Long Story Short.©Netflix

L’œuvre s’ouvre sur la bar-mitsvah du plus jeune enfant de la famille, Yoshi, premier aperçu de la pression religieuse et familiale qui traverse la production. La saga des Schwooper mêle rites, crises de foi, tensions conjugales et luttes identitaires. La religion n’y est pas que décorative : elle façonne les personnages, chacun oscillant entre attachement culturel, pratique fervente ou rejet assumé.

Les personnages de Jen et Avi Schwooper dans Long Story Short.©Netflix

Pour les spectateurs peu familiers des coutumes juives, l’expérience peut paraître parfois obscure, certaines blagues reposant sur des termes hébreux pas toujours traduits. Mais c’est précisément cette étrangeté qui séduit et nous place dans la même position que Jen, la petite amie non-juive d’Avi, l’aîné.

L’art de rire du malaise

Comme dans BoJack Horseman, Bob-Waksberg ne renonce pas à l’humour grinçant. Mais ici, le rire naît de l’embarras, tantôt du non-dit, tantôt des conversations de famille trop franches pour être confortables. L’humour d’observation, typiquement américain, s’allie au cringe pour désarçonner.

Les personnages de Shira, Yoshi et Iva dans Long Story Short.©Netflix

Les scènes absurdes – comme Yoshi qui se lance dans la vente de matelas enfermés dans des tubes explosifs, une école envahie par des loups sans que personne ne s’en inquiète, ou encore un personnage bloqué face à un reCAPTCHA – accentuent la dissonance entre comédie et gravité.

Les personnages de Naomi Schwartz, Jen et Shira Schwooper dans Long Story Short.©Netflix

Graphiquement, l’univers conçu par Lisa Hanawalt (déjà derrière l’identité visuelle de Tuca & Bertie) semble emprunté aux livres pour enfants : couleurs vives, lignes ondulantes, bidimensionnalité. Mais ce vernis candide ne fait que souligner l’âpreté des thématiques abordées – racisme, homosexualité, parentalité, appropriation culturelle… Comme souvent dans l’animation adulte, l’apparente douceur visuelle sert de contrepoint ironique.

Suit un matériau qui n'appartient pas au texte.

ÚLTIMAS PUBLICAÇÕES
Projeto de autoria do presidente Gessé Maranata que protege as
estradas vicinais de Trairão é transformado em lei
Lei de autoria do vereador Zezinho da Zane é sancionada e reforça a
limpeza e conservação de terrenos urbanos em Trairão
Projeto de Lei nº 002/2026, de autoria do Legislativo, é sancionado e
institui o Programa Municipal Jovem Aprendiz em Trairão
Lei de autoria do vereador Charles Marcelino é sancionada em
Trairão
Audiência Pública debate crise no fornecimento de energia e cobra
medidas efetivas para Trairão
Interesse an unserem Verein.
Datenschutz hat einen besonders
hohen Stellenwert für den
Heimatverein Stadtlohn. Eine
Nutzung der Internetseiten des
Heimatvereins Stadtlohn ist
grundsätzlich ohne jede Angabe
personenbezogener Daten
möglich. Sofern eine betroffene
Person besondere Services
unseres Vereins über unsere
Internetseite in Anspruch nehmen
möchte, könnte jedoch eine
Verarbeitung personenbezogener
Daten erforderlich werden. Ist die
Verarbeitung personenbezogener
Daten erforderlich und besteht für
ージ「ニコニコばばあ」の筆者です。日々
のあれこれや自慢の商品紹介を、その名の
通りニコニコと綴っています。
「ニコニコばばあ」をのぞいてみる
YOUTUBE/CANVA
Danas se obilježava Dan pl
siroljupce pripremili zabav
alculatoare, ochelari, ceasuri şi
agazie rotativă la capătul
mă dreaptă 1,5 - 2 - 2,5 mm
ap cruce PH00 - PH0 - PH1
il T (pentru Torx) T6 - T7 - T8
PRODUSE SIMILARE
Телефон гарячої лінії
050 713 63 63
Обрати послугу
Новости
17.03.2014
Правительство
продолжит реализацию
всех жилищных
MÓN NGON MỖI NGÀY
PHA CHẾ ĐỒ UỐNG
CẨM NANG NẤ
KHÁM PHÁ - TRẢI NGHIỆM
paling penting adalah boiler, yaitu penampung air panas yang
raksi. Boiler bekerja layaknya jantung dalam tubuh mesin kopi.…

Des prestations cinq étoiles

Impossible de passer à côté de Naomi Schwartz, la matriarche, interprétée avec brio par Lisa Edelstein. Déjà culte dans Dr House, l’actrice insuffle à son personnage toute la verve d’une mère juive excessive, critique et théâtrale, mais aussi une tendresse qui en fait le noyau émotionnel de la série.

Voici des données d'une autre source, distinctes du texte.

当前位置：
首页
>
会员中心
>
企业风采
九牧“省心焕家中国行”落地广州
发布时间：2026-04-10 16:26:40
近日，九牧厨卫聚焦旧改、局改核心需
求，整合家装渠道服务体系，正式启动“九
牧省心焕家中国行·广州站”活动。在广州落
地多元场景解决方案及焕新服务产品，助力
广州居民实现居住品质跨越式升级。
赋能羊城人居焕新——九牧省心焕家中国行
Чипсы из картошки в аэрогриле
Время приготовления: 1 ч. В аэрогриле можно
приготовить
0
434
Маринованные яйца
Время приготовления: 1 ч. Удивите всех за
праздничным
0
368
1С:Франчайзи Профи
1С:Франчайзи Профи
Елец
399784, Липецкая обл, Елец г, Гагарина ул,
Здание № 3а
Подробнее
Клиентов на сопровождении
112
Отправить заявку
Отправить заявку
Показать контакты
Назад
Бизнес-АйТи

Lisa Edelstein interprète Naomi Schwartz et Paul Reiser joue Elliot Cooper dans Long Story Short.©Netflix

Autre protagoniste coup de cœur : Yoshi, joué par le délicieux Max Greenfield (Schmidt dans New Girl), le benjamin maladroit et lunaire, irrésistible dans ses tentatives d’émancipation ratées. Autour d’eux, Ben Feldman (Superstore) et Abbi Jacobson (Broad City) prêtent leur voix aux autres enfants, complétés par Paul Reiser (Dingue de toi), Angelique Cabral (Life in Pieces) et Nicole Byer (Girl Code), dans une distribution cinq étoiles.

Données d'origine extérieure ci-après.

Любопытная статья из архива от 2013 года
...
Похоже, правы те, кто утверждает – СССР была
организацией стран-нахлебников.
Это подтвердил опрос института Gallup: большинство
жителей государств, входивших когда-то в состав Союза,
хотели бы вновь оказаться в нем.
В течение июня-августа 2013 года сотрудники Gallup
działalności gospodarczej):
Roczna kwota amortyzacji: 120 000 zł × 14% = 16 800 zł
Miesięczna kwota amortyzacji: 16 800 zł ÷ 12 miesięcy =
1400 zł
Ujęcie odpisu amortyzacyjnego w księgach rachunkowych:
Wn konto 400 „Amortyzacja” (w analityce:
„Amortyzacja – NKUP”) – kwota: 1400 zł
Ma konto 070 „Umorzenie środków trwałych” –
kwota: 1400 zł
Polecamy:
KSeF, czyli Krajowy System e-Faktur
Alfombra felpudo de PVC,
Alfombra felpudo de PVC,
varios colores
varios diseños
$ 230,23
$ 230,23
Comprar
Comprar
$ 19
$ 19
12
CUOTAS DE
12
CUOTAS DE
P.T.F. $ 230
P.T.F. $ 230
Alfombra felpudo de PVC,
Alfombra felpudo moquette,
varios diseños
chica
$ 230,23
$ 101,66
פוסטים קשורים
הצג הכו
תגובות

Un regard contemporain sur la judéité

La série embrasse pleinement sa dimension juive, sans crainte de dérouter. Elle illustre l’éventail des pratiques, du converti fervent à l’athée désabusé, mais montre surtout une culture omniprésente, qui unit la famille malgré les divergences.

Les personnages de Yoshi Schwooper et Danny dans Long Story Short.©Netflix

À une époque où l’antisémitisme se manifeste toujours sous des formes multiples, offrir ce portrait comique comme sensible résonne. Bob-Waksberg ne prêche pas : il raconte, met en scène la contradiction avec l’amour, l’héritage, la transmission. The Guardian parle d’une rencontre improbable « entre Bluey et Tolstoï », et la formule n’est pas exagérée.

Au-delà des rires plane une mélancolie douce-amère, comme si chaque trajectoire de vie portait sa part de beauté et de blessures. Si l’on rit franchement, on peut sortir secoué par des scènes d’une sincérité désarmante. En somme, Long Story Short ose le grand écart : Bob-Waksberg n’a peut-être plus de cheval alcoolique à nous offrir, mais il confirme, avec brio, que l’animation adulte peut encore surprendre.